For example, Einstein’s theories say very little about its origins but it does say a lot about how its components interact to create its observable structures and while doing so tells a lot about how they interact to define the lower limit of its size.
While on the other hand, a few Quantum Mechanical Theories define its evolution and the lower limit to its size in terms of an infinitesimally small point in spacetime. However, it is unable to providing any details about how its components, after its beginnings interact to create the universe, we can observe around us.
For example, one theory called the Big Bang, which is based on the mathematics of Quantum Theory defines its beginnings and the lower limit to its size in terms of the expansion of a point in spacetime called a quantum fluctuation while defining its evolution not in terms of how its component interact but in terms of points in spacetime that represent positions of all of the particles it contains at the time they are observed.
This technique of using a onedimensional point to represent a particle or an objects position is similar to how NASA defines the orbits of planet and its space probes.
For example, they do not use physical size or the volume of a planet to calculate position and interactions with its orbiting components, instead they use a onedimensional point at its center called the center of gravity to represent those interactions.
Similarly, quantum mechanics does not need to use physical size of a particle to define its position because similar to how NASA can use a point at the center of an object to represent it, it can use a point in spacetime that is in the center of a particle to represent its position. In other words, the fact that Quantum mechanics describes the microscopic environment of particles in terms of onedimensional points does not mean that they do not have size.
As was mentioned, earlier Quantum Mechanics assumes the universe began as quantum fluctuation which is a mathematically defined as point in spacetime. In other words, it assumes the size of the universe could be, at its beginning smaller than the period at the end of this sentence.
However, Einstein theories tell us a completely different story of its beginning.
For example, it tells us that matter can only compacted so much before the forces of gravity and time stop it from going any further.
This is true even though in 1915, Karl Schwarzschild proposed based on Einstein theories the gravitational field of a star greater than approximately 2.0 times a solar mass would collapse to form a black hole whose which is a region where time stops and neither light nor particles can escape from it. However, many assumed that the collapse continues until is compacted into a onedimensional point or singularity in spacetime.

WHAT TO DO:
A. Put this sentence from the passage on the universe's beginnings into Spanish: "In other words, it assumes the size of the universe could be, at its beginning smaller than the period at the end of this sentence."
B. In the passage on the universe's beginnings, write out the part starting with "For example, one" and going on through "they are observed.", swapping "spacetime" for "space-time" each time it appears.
C. Carry on the passage on the universe's beginnings from its last sentence.

Entries taken from a collection:

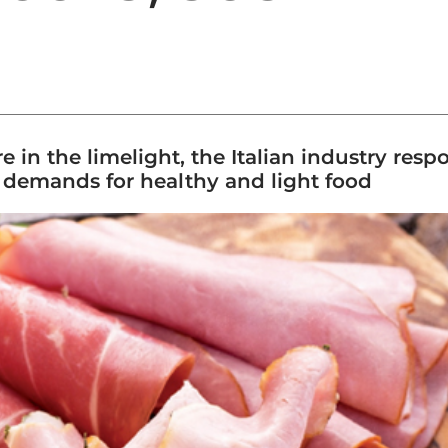
e in the limelight, the Italian industry res
 demands for healthy and light food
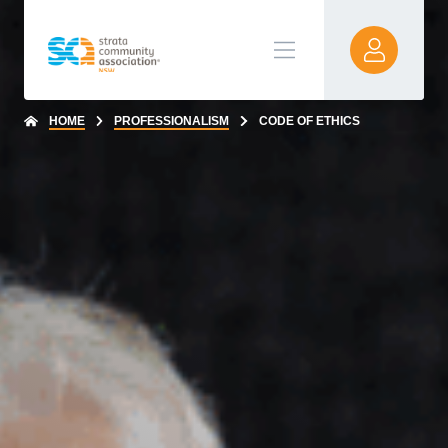
HOME
PROFESSIONALISM
CODE OF ETHICS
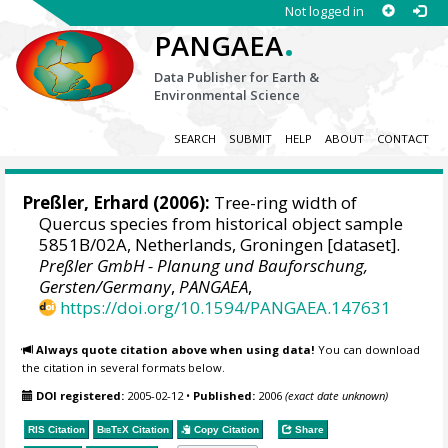
Not logged in
.
PANGAEA
Data Publisher for Earth &
Environmental Science
SEARCH
SUBMIT
HELP
ABOUT
CONTACT
Preßler, Erhard
(2006):
Tree-ring width of
Quercus species from historical object sample
5851B/02A, Netherlands, Groningen [dataset].
Preßler GmbH - Planung und Bauforschung,
Gersten/Germany
,
PANGAEA
,
https://doi.org/10.1594/PANGAEA.147631
Always quote citation above when using data!
You can download
the citation in several formats below.
DOI registered:
2005-02-12
•
Published:
2006
(exact date unknown)
RIS Citation
BibTeX
Citation
Copy Citation
Share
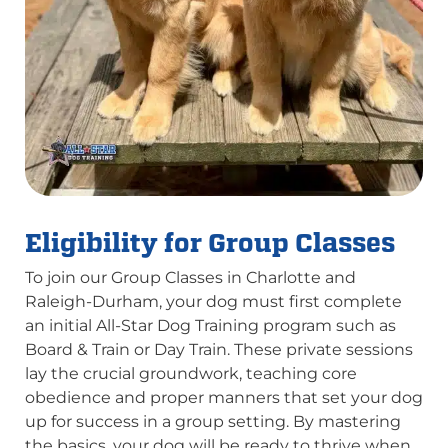
Eligibility for Group Classes
To join our Group Classes in Charlotte and
Raleigh-Durham, your dog must first complete
an initial All-Star Dog Training program such as
Board & Train or Day Train. These private sessions
lay the crucial groundwork, teaching core
obedience and proper manners that set your dog
up for success in a group setting. By mastering
the basics, your dog will be ready to thrive when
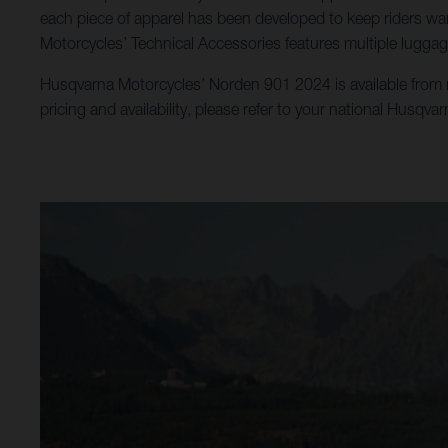
each piece of apparel has been developed to keep riders war
Motorcycles’ Technical Accessories features multiple luggag
Husqvarna Motorcycles’ Norden 901 2024 is available from no
pricing and availability, please refer to your national Husqva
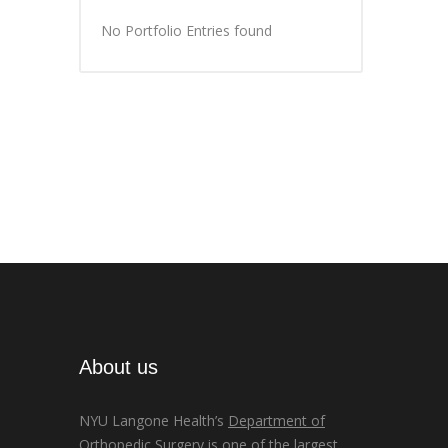
No Portfolio Entries found
About us
NYU Langone Health’s
Department of
Orthopedic Surgery
is one of the largest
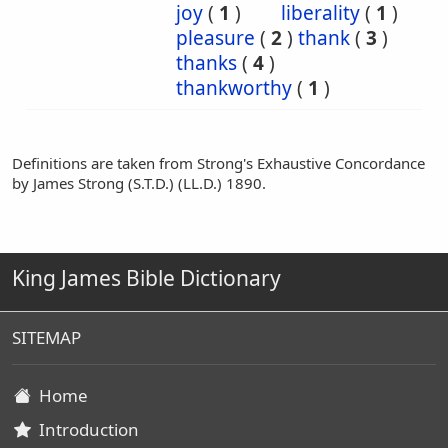
joy
(
1
)
liberality
(
1
)
pleasure
(
2
)
thank
(
3
)
thanks
(
4
)
thankworthy
(
1
)
Definitions are taken from Strong's Exhaustive Concordance
by James Strong (S.T.D.) (LL.D.) 1890.
King James Bible Dictionary
SITEMAP
Home
Introduction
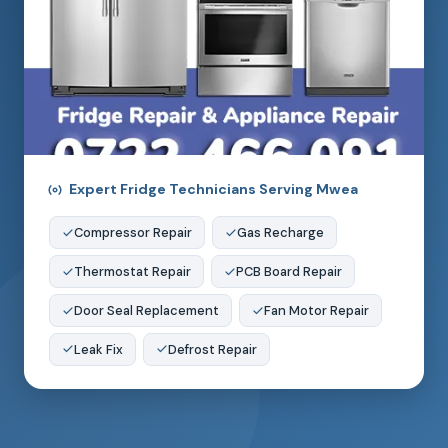
Expert Fridge Technicians Serving Mwea
Compressor Repair
Gas Recharge
Thermostat Repair
PCB Board Repair
Door Seal Replacement
Fan Motor Repair
Leak Fix
Defrost Repair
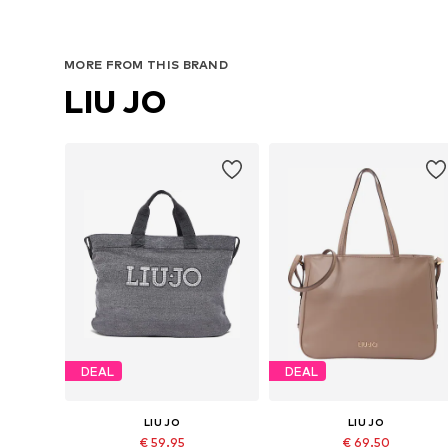
MORE FROM THIS BRAND
LIU JO
DEAL
DEAL
LIU JO
LIU JO
€ 59.95
€ 69.50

LIST OF ANSWERS:
A. En otras palabras, supone que el tamaño del universo podría ser, en su comienzo, más pequeño que el punto al final de esta oración.

B.
For example, one theory called the Big Bang, which is based on the mathematics of Quantum Theory defines its beginnings and the lower limit to its size in terms of the expansion of a point in space-time called a quantum fluctuation while defining its evolution not in terms of how its component interact but in terms of points in space-time that represent positions of all of the particles it contains at the time they are observed.

C.
One can understand why those that believed that came to the wrong conclusion by analyzing how those forces interact to create a black hole as was done in the previous article "Time is a force more powerful than those of a black hole" published on Aug 31, 2019
Briefly
"In Kip S. Thorne book " Black Holes and Time Warps ", he describes how in the winter of 193839 Robert Oppenheimer and Hartland Snyder computed the details of a stars collapse into a black hole using the concepts of General Relativity. On page 217 he describes what the collapse of a star would look like, form the viewpoint of an external observer who remains at a fixed circumference instead of riding inward with the collapsing stars matter. They realized the collapse of a star as seen from that reference frame would begin just the way every one would expect. "Like a rock dropped from a rooftop the stars surface falls downward slowly at first then more and more rapidly. However, according to the relativistic formulas developed by Oppenheimer and Snyder as the star nears its critical circumference the shrinkage would slow to a crawl to an external observer because of the time dilatation associated with the relative velocity of the star’s surface. The smaller the circumference of a star gets the more slowly it appears to collapse because the time dilation predicted by Einstein increases as the speed of the contraction increases until it becomes frozen at the critical circumference.
However, the time measured by the observer who is riding on the surface of a collapsing star will not be dilated because he or she is moving at the same velocity as its surface.
Therefore, the proponents of singularities say the contraction of a star can continue until it becomes a singularity because time has not stopped on its surface even though it has stopped with respect to an observer who remains at fixed circumference to that star.
But one would have to draw a different conclusion if one viewed time dilation in terms of the gravitational field of a collapsing star.
Einstein showed that time is dilated by a gravitational field. Therefore, the time dilation on the surface of a star will increase relative to an external observer as it collapses because, as mentioned earlier gravitational forces at its surface increase as its circumference decrease.
This means, as it nears its critical circumference its shrinkage slows with respect to an external observer who is outside of the gravitation field because its increasing strength causes a slowing of time on its surface. The smaller the star gets the more slowly it appears to collapse because the gravitational field at its surface increase until time becomes frozen for the external observer at the critical circumference.
Therefore, the observations of an external observer would make using conceptual concepts of Einstein’s theory regarding time dilation caused by the gravitational field of a collapsing star would be identical to those predicted by Robert Oppenheimer and Hartland Snyder in terms of the velocity of its contraction.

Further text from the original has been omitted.